Seriously? Crayon-eating first-graders have better communication skills than us.

We should probably move. The flashlight-wielding rent-a-cops the school hires to watch over the grounds on weekends might spot us. Lucy texted me twenty minutes ago—the football team picked up an anemic victory. That means the team bus could roll in any minute with loud cheerleaders and adrenaline-junkie football players. My friends are meeting at a diner to celebrate the win. But my feet have decided this is where I should be.

“So.”

“So,” I repeat, breaths shallow. I rock back and forth on my heels. Ian mimics me. We can’t hold each other’s gaze for long.
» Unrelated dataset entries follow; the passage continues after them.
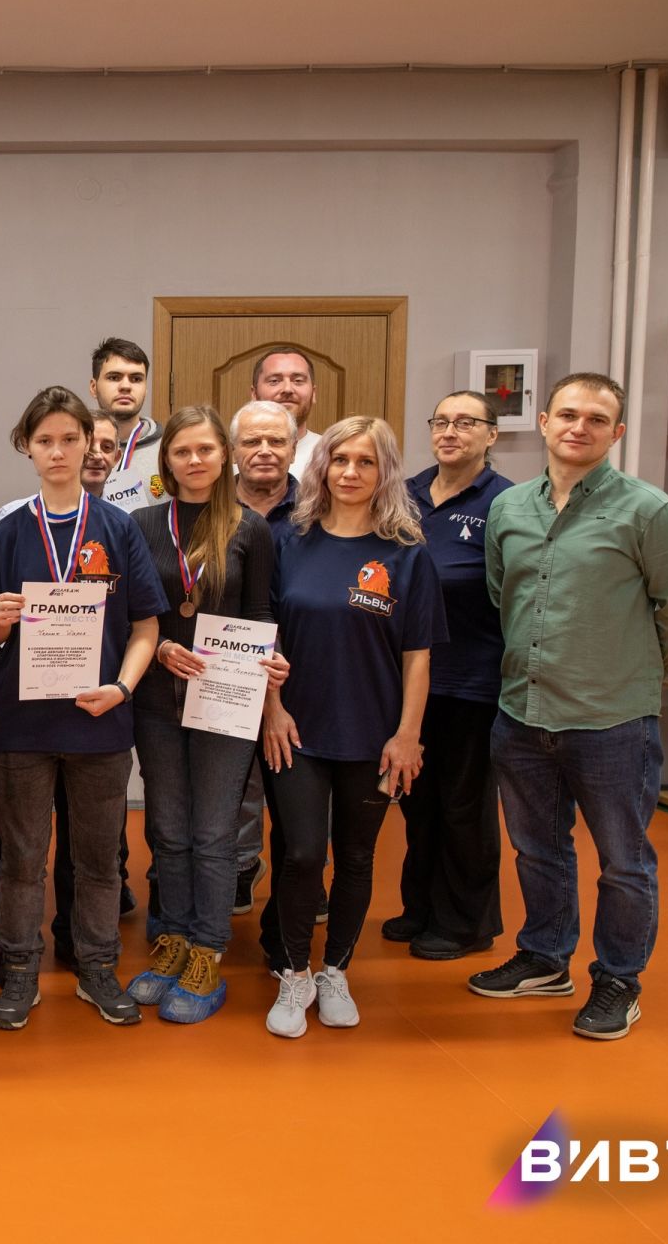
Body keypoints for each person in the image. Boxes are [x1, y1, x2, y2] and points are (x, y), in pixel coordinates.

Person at [469, 373, 668, 1040]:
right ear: (544, 422)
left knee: (623, 862)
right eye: (569, 414)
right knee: (537, 849)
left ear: (616, 433)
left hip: (613, 721)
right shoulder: (509, 508)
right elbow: (502, 596)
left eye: (597, 419)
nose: (580, 427)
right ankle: (546, 958)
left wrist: (628, 672)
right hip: (522, 713)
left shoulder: (650, 512)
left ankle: (619, 980)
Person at [0, 386, 166, 1031]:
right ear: (27, 447)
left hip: (99, 719)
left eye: (69, 439)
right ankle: (20, 969)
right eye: (44, 440)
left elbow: (146, 626)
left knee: (99, 859)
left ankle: (97, 966)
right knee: (21, 859)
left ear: (90, 445)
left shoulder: (117, 528)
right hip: (23, 724)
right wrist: (0, 621)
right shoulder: (8, 529)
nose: (57, 451)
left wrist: (123, 689)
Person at [259, 417, 445, 1039]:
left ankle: (335, 969)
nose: (350, 472)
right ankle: (294, 974)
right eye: (340, 460)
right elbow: (264, 635)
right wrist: (272, 708)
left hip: (374, 734)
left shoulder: (407, 554)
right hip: (296, 729)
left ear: (384, 472)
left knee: (357, 856)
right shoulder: (288, 540)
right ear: (322, 467)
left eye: (366, 462)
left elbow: (418, 655)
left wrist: (408, 735)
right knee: (302, 853)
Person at [126, 406, 282, 1023]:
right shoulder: (141, 525)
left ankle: (208, 954)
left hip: (225, 699)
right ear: (166, 461)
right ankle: (173, 940)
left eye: (206, 450)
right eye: (182, 451)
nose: (194, 461)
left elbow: (261, 613)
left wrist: (267, 669)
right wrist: (163, 644)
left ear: (225, 457)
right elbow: (132, 612)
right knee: (168, 829)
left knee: (214, 833)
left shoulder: (250, 528)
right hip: (157, 699)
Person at [388, 392, 514, 960]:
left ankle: (466, 923)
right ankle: (421, 907)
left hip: (471, 677)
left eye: (466, 423)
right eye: (441, 421)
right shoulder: (405, 495)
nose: (450, 431)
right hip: (408, 678)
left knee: (464, 804)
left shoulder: (505, 501)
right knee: (417, 800)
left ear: (492, 435)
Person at [228, 401, 300, 915]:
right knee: (238, 777)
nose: (265, 450)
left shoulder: (319, 506)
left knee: (298, 775)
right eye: (252, 441)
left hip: (303, 663)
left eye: (276, 441)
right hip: (229, 662)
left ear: (294, 448)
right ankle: (241, 864)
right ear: (233, 451)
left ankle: (303, 875)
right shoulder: (210, 507)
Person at [88, 336, 167, 513]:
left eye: (136, 379)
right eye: (114, 377)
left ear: (145, 389)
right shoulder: (74, 448)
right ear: (94, 387)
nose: (125, 386)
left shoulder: (169, 449)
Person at [251, 347, 320, 475]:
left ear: (313, 393)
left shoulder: (332, 453)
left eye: (298, 381)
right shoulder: (230, 457)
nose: (287, 389)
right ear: (254, 394)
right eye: (274, 381)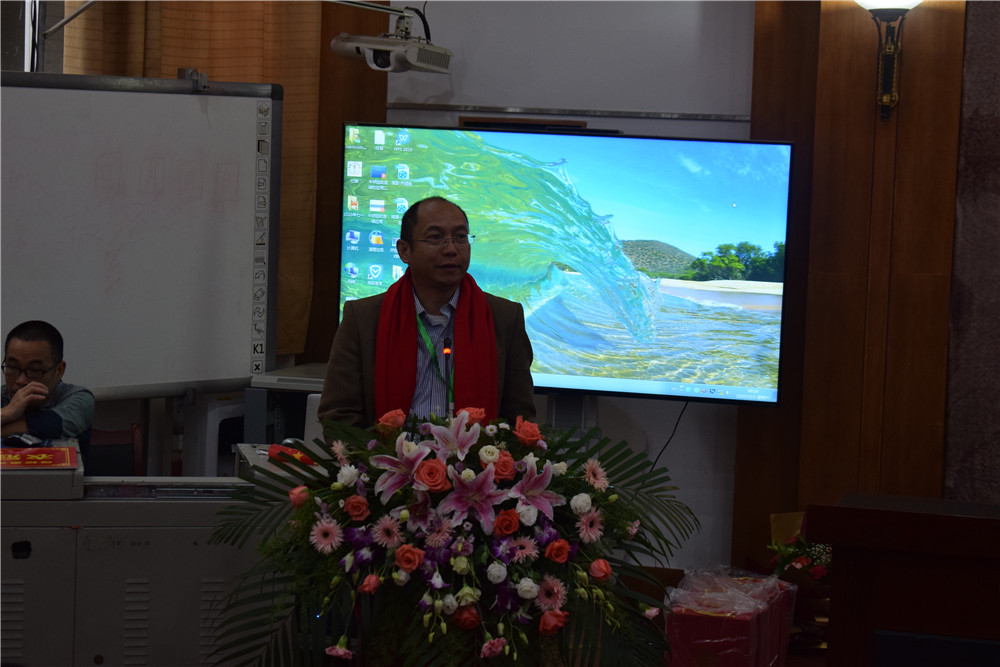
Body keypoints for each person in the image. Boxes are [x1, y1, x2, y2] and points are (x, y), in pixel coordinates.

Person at [319, 196, 536, 427]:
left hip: (477, 451)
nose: (451, 249)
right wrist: (380, 451)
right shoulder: (362, 318)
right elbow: (338, 416)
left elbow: (520, 419)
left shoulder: (504, 318)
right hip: (384, 450)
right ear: (404, 251)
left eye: (460, 237)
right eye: (435, 238)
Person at [2, 320, 94, 454]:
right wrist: (7, 412)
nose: (21, 380)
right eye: (13, 367)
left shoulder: (79, 397)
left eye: (35, 370)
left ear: (59, 371)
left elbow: (50, 425)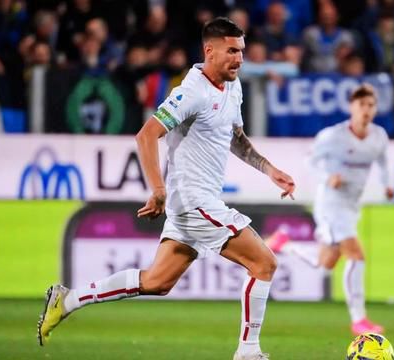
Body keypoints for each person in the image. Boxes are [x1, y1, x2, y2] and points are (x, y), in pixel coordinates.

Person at [37, 18, 296, 360]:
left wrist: (269, 169)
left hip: (197, 202)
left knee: (158, 282)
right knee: (264, 263)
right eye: (232, 51)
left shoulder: (233, 86)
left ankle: (67, 300)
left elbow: (234, 137)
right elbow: (146, 135)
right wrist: (157, 188)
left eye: (242, 51)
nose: (239, 59)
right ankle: (248, 351)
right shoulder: (191, 91)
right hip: (193, 201)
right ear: (210, 51)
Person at [267, 84, 394, 336]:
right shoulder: (333, 136)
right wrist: (327, 178)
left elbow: (383, 161)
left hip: (351, 205)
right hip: (330, 203)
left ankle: (284, 243)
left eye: (371, 105)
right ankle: (359, 319)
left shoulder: (379, 136)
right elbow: (310, 161)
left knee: (325, 263)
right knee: (356, 255)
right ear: (352, 107)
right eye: (361, 105)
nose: (366, 110)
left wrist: (388, 185)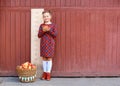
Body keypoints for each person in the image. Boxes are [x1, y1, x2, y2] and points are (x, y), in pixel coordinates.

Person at [38, 10, 57, 81]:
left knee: (49, 58)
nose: (46, 17)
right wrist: (43, 31)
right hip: (43, 43)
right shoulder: (41, 25)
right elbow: (39, 35)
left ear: (50, 17)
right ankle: (44, 73)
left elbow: (55, 35)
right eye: (44, 16)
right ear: (43, 18)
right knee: (44, 58)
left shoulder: (53, 25)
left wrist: (48, 30)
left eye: (47, 16)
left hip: (50, 43)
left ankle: (48, 73)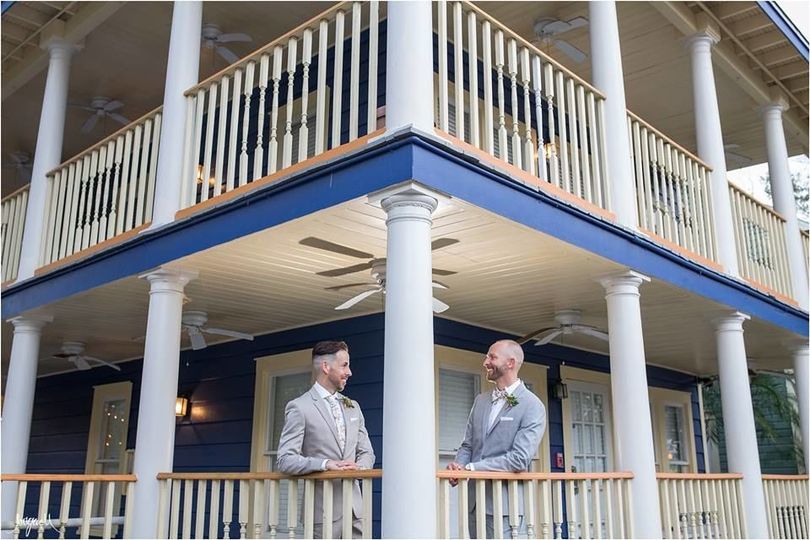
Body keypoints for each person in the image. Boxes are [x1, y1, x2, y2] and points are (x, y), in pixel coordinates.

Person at [447, 339, 546, 538]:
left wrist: (471, 468)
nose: (485, 362)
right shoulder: (481, 400)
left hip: (505, 507)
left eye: (492, 357)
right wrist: (459, 465)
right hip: (475, 503)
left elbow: (519, 459)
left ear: (510, 363)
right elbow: (468, 444)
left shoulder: (532, 405)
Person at [276, 341, 375, 539]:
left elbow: (367, 452)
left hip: (357, 511)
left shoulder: (353, 406)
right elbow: (285, 459)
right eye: (344, 365)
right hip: (322, 512)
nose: (349, 372)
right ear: (326, 367)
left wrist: (359, 468)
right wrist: (325, 464)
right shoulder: (299, 407)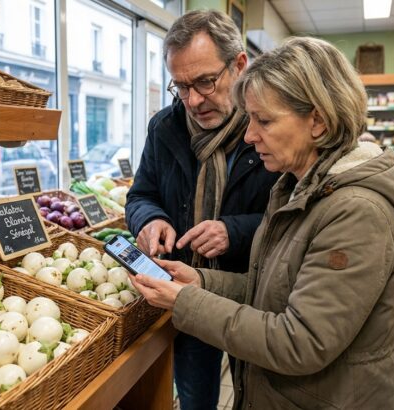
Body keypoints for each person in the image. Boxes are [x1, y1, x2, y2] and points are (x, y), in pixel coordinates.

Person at [128, 37, 394, 409]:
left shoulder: (357, 212)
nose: (249, 136)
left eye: (263, 120)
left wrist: (186, 301)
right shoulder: (297, 186)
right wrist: (201, 281)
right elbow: (272, 289)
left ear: (318, 120)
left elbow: (300, 342)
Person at [124, 10, 279, 409]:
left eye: (205, 82)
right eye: (181, 86)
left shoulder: (271, 127)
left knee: (257, 393)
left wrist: (234, 231)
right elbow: (140, 195)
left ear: (239, 65)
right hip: (186, 289)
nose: (193, 100)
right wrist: (150, 219)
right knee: (195, 397)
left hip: (254, 293)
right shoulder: (165, 127)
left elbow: (292, 220)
It’s so cheesy, so like a middle school crush, back when liking someone was more fun and less traumatizing.

“I’m just gonna…” Ian jerks his head in the direction of his car, but the rest of his body doesn’t cooperate. “If you’re good, I mean. It’s late. I don’t have a curfew, but—”

“Word vomit,” I tease.

Ian’s nasal laugh riffs better than Bruce Springsteen’s voice. My fingers itch to touch his hand, to test whether it’s sweaty and hot enough to burn my skin. I want to ask his permission first. I want him to say yes with his eyes, mouth, his whole damn face.

“Yeah.” He exhales and sags. “Word vomit.”